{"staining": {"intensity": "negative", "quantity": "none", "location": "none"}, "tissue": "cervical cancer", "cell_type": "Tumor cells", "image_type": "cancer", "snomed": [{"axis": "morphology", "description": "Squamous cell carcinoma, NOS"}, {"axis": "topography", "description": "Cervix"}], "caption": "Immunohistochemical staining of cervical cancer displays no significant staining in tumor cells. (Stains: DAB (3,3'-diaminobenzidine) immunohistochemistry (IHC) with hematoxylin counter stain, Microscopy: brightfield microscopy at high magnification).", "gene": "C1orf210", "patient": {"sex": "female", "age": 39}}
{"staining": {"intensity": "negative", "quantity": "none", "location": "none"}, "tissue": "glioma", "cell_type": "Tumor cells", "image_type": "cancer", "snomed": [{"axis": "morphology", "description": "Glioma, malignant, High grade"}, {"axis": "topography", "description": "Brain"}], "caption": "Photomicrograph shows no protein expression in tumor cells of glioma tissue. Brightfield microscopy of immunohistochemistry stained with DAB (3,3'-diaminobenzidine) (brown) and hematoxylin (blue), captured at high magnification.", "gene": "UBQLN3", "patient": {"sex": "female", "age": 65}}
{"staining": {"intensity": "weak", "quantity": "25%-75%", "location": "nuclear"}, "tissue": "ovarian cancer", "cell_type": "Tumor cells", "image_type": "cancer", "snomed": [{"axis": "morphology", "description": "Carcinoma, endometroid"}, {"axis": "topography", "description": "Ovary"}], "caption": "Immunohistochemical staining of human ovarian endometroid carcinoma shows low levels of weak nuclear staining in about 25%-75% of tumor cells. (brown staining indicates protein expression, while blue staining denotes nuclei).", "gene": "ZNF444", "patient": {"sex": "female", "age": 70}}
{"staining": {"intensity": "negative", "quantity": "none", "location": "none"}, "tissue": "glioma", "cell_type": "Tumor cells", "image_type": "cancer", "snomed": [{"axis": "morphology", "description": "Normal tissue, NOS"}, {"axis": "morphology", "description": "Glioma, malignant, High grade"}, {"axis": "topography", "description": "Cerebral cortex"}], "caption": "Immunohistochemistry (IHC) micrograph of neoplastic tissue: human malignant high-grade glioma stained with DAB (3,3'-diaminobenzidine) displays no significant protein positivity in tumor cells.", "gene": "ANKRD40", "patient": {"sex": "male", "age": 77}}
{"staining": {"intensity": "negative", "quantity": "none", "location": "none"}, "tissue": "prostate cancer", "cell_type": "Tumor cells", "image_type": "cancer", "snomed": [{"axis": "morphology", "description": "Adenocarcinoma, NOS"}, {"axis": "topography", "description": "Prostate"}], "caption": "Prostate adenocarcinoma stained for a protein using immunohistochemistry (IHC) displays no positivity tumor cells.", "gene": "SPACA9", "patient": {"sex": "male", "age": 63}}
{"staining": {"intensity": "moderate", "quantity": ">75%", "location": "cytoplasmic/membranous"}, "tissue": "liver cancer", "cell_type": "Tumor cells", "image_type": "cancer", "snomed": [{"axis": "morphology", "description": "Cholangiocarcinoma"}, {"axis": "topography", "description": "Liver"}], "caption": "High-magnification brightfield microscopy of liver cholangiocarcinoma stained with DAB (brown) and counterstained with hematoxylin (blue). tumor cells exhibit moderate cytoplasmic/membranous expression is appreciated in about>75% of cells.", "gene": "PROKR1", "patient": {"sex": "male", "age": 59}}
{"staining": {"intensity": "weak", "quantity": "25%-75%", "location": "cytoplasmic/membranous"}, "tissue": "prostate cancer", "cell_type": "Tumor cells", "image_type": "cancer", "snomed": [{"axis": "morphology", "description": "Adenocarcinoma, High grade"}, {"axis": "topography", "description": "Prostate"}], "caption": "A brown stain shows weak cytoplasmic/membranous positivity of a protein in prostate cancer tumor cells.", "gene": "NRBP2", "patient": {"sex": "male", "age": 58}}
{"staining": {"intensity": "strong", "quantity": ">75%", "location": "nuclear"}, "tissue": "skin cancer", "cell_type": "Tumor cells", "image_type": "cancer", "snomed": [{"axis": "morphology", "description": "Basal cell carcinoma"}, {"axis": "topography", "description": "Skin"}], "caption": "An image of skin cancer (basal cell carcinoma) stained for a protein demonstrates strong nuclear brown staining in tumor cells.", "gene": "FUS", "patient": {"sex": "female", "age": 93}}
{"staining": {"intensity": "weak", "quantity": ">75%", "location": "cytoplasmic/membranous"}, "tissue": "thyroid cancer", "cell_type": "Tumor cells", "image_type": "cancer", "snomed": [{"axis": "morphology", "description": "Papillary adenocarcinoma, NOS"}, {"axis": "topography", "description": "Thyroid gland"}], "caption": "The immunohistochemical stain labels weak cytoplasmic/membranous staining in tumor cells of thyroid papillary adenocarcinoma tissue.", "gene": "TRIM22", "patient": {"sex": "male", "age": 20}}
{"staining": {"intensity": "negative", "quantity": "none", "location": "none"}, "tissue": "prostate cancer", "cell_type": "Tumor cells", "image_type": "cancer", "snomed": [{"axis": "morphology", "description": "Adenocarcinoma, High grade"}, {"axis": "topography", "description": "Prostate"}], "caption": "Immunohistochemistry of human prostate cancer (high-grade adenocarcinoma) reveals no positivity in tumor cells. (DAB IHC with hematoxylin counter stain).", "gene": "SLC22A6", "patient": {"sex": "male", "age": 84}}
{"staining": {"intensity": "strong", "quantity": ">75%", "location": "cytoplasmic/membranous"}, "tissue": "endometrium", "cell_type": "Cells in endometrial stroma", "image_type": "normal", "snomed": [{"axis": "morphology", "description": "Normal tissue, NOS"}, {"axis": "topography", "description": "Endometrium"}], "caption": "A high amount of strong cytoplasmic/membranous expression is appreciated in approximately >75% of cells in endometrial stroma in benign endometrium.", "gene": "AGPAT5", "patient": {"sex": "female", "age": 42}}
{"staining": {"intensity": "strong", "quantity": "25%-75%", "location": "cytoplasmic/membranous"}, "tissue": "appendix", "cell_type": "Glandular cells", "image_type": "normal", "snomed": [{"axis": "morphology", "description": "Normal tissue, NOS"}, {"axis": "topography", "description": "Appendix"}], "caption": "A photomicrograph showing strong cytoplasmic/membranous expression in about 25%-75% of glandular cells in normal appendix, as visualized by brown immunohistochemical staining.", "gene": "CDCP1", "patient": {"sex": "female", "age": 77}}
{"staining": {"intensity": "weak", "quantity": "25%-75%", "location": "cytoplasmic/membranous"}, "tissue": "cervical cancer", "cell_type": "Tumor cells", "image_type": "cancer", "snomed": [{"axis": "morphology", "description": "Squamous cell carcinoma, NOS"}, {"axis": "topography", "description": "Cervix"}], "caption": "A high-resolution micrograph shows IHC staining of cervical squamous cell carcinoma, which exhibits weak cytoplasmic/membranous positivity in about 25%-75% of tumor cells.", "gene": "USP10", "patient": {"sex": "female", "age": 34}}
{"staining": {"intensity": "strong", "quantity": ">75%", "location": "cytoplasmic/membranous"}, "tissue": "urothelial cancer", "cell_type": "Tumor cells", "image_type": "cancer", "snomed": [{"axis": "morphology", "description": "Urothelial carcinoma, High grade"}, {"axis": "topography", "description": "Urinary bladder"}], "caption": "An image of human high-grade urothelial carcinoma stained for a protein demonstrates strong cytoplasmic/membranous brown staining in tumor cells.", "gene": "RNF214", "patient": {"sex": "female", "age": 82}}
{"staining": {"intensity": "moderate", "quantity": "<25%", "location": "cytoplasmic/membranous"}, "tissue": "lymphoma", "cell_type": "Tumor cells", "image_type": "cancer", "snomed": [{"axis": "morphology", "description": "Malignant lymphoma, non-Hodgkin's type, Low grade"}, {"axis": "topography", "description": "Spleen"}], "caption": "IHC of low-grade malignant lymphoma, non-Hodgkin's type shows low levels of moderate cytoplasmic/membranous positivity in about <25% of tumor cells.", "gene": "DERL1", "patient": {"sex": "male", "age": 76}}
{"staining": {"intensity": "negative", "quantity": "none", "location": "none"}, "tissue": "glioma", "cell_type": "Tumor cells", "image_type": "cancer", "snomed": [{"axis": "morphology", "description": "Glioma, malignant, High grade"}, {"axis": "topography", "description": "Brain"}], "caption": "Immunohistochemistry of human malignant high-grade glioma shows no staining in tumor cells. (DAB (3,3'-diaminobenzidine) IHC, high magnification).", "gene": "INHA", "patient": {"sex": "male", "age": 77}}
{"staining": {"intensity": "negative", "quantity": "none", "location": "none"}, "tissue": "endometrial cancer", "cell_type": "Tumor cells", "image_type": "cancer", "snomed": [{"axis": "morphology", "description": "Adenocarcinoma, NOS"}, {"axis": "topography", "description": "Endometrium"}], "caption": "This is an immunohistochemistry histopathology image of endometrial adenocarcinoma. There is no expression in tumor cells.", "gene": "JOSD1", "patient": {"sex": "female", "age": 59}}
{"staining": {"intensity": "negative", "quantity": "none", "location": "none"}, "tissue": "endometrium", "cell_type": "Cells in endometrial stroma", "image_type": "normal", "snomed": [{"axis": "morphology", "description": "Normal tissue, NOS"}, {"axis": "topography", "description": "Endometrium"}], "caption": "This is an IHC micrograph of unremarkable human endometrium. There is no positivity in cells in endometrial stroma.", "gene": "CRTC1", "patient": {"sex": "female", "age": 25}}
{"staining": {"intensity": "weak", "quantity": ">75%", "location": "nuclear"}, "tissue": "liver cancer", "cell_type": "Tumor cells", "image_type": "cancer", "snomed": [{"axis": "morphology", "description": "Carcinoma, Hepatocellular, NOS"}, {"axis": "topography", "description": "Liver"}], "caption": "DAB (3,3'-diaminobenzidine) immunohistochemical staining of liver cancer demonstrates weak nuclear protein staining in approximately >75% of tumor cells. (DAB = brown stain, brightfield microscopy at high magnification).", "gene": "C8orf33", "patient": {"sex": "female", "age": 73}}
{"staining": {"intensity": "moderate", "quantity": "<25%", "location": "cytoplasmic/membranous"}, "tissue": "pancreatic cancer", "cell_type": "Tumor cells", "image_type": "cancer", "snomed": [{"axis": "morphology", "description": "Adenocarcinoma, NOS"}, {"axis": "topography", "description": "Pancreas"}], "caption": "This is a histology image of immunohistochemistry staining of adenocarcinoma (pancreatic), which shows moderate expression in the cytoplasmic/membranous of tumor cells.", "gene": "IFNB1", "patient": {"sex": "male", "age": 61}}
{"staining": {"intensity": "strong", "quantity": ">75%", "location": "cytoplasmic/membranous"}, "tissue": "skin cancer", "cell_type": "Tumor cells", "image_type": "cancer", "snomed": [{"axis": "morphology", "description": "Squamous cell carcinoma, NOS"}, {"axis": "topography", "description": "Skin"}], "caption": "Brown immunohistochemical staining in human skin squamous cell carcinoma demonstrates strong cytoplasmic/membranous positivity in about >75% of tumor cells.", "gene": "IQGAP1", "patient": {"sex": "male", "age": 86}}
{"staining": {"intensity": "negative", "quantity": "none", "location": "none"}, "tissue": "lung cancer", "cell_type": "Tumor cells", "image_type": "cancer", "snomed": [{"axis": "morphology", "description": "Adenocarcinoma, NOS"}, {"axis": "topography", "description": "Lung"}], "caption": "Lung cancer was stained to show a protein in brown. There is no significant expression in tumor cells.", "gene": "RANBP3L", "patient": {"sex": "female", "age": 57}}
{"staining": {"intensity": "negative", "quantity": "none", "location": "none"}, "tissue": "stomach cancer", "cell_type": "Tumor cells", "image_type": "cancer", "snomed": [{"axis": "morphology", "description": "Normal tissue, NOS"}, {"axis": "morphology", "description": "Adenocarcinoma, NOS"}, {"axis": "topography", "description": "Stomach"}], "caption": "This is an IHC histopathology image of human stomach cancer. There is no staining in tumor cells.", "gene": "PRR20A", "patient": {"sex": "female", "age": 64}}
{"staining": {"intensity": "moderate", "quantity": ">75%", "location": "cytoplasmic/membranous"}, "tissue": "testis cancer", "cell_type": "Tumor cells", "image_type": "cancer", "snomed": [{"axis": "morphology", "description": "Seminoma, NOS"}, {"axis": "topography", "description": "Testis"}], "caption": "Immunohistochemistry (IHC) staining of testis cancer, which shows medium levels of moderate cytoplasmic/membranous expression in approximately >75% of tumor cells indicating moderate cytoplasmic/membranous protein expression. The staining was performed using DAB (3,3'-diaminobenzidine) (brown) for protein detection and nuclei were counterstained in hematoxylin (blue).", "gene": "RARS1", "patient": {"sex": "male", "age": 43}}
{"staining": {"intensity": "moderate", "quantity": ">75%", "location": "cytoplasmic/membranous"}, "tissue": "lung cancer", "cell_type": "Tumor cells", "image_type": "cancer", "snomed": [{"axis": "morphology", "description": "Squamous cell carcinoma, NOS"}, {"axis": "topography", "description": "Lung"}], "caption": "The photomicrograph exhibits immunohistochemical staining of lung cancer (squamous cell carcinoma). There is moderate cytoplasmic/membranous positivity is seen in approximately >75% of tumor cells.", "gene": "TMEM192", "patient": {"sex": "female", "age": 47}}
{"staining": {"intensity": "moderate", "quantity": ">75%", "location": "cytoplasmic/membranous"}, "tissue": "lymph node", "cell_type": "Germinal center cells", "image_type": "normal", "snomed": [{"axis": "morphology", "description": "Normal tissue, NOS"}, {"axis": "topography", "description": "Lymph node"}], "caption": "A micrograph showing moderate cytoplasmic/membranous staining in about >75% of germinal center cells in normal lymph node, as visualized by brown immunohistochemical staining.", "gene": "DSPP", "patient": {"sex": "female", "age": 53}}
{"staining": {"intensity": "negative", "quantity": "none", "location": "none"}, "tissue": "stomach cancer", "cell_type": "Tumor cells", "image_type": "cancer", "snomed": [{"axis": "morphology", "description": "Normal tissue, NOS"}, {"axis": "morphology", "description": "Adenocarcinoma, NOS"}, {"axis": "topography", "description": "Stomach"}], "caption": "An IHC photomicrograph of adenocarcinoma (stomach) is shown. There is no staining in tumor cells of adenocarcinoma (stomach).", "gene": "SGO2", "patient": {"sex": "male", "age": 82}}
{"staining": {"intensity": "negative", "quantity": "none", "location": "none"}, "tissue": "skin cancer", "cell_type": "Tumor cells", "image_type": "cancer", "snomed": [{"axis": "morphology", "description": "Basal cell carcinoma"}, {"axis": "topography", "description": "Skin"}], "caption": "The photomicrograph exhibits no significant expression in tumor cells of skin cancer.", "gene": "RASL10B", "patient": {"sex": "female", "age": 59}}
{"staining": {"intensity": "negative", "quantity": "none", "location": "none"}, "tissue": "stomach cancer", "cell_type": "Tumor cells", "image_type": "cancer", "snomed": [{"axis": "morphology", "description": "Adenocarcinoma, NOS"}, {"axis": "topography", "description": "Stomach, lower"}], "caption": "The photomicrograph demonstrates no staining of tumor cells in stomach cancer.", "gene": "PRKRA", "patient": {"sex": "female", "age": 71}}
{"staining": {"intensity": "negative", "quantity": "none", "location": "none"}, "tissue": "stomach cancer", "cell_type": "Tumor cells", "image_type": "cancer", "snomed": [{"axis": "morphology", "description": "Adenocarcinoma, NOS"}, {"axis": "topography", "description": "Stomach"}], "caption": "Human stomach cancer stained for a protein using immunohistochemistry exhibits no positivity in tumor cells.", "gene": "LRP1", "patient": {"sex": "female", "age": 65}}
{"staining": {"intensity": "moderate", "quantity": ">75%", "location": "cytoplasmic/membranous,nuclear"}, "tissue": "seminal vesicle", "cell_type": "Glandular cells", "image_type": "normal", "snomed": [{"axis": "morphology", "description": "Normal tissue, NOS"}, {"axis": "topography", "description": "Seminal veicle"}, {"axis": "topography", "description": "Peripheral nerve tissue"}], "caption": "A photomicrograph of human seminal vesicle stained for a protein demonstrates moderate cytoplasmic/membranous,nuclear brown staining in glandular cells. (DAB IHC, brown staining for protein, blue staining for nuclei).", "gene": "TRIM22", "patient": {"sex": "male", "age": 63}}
★ ★ ★ ★
→ About this exercise
Only the lines above starting at the line that holds "is a histology" and ending at the line that holds "immunohistochemical staining in" are to be repeated, exactly and in full.

→ Exercise solution
{"staining": {"intensity": "moderate", "quantity": "<25%", "location": "cytoplasmic/membranous"}, "tissue": "pancreatic cancer", "cell_type": "Tumor cells", "image_type": "cancer", "snomed": [{"axis": "morphology", "description": "Adenocarcinoma, NOS"}, {"axis": "topography", "description": "Pancreas"}], "caption": "This is a histology image of immunohistochemistry staining of adenocarcinoma (pancreatic), which shows moderate expression in the cytoplasmic/membranous of tumor cells.", "gene": "IFNB1", "patient": {"sex": "male", "age": 61}}
{"staining": {"intensity": "strong", "quantity": ">75%", "location": "cytoplasmic/membranous"}, "tissue": "skin cancer", "cell_type": "Tumor cells", "image_type": "cancer", "snomed": [{"axis": "morphology", "description": "Squamous cell carcinoma, NOS"}, {"axis": "topography", "description": "Skin"}], "caption": "Brown immunohistochemical staining in human skin squamous cell carcinoma demonstrates strong cytoplasmic/membranous positivity in about >75% of tumor cells.", "gene": "IQGAP1", "patient": {"sex": "male", "age": 86}}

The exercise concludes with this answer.